In a long-awaited decision, the Court of Justice of the European Union (CJEU) has invalidated the EU-US Privacy Shield, a framework governing data transfers between the EU and the US. Good news, however, the transfer of personal data based on Standard Contractual Clauses (SCC) is still allowed.
The EU-US Privacy Shield provides a framework for companies to transfer personal data between the EU and the US that are compliant with applicable privacy provisions. The General Data Protection Regulation (GDPR) has specific requirements regarding the transfer of personal data out of the EU. One of these requirements is that the transfer must only happen to countries deemed as having adequate data protection laws. In general, the EU does not list the US as one of the countries that meets this requirement. The Privacy Shield self-certification was designed to create a framework whereby participating companies are considered as having adequate protection, and therefore facilitate the personal data transfer.

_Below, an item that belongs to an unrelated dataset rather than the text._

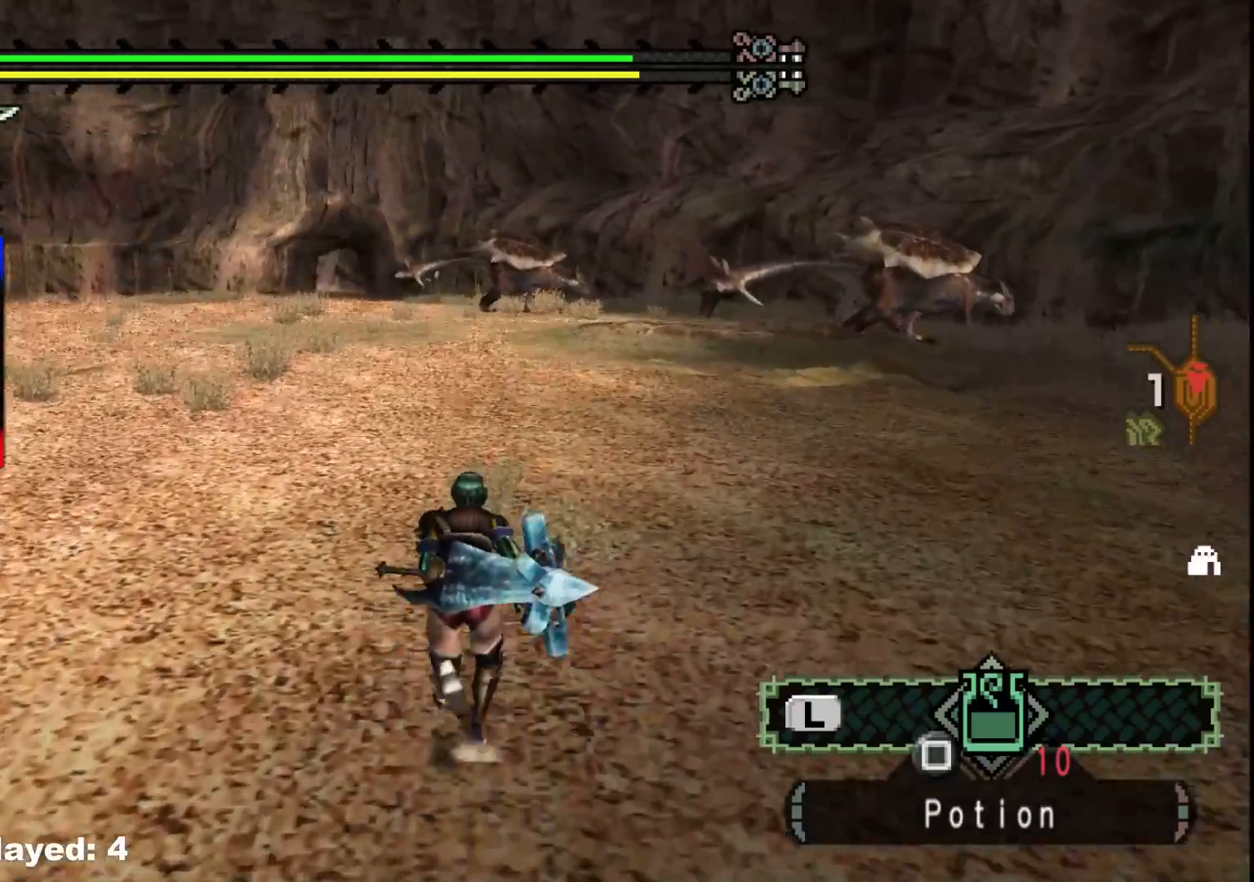
{"buttons": [], "left_stick": "up", "right_stick": "center", "events": []}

On 16 July 2020, the CJEU declared the EU-US Privacy Shield invalid because the scope and consistency of the US surveillance framework does not allow for a sufficient protection for data of individuals in the EU, putting it at a risk that would violate fundamental rights under the GDPR. The limitations on the protection of personal data arising from US laws of such data are not limited in a way that satisfies requirements by the principles of proportionality. The CJEU further states that the Ombudsperson mechanism, which is designed to mitigate said interference, is not substantially equivalent to the guarantees required by EU law.
However, the Court noted that the already existing SCC remain valid. They are designed to transfer personal data from the EU to a third country, as long as the data exporter and recipient assess, prior to any transfer, whether the appropriate level of data protection is provided by the third country. This means SCC are assessed in general and not in relation to a specific country, which is why they do not take into account all possible risks. This does not render them ineffective, but they are not to be understood as exhaustive either. The controller or processor exporting data therefore needs to supplement the SCC as necessary. In any case, it will be interesting to follow how the SSC will be developed in the future. Work is currently in progress within EDPB.
It is worth noting that Switzerland has implemented its own transfer framework, the Swiss-US Privacy Shield, which is mainly similar to the EU-US Privacy Shield. Whether and, if so, how it will be affected by the CJEU’s decision remains to be seen.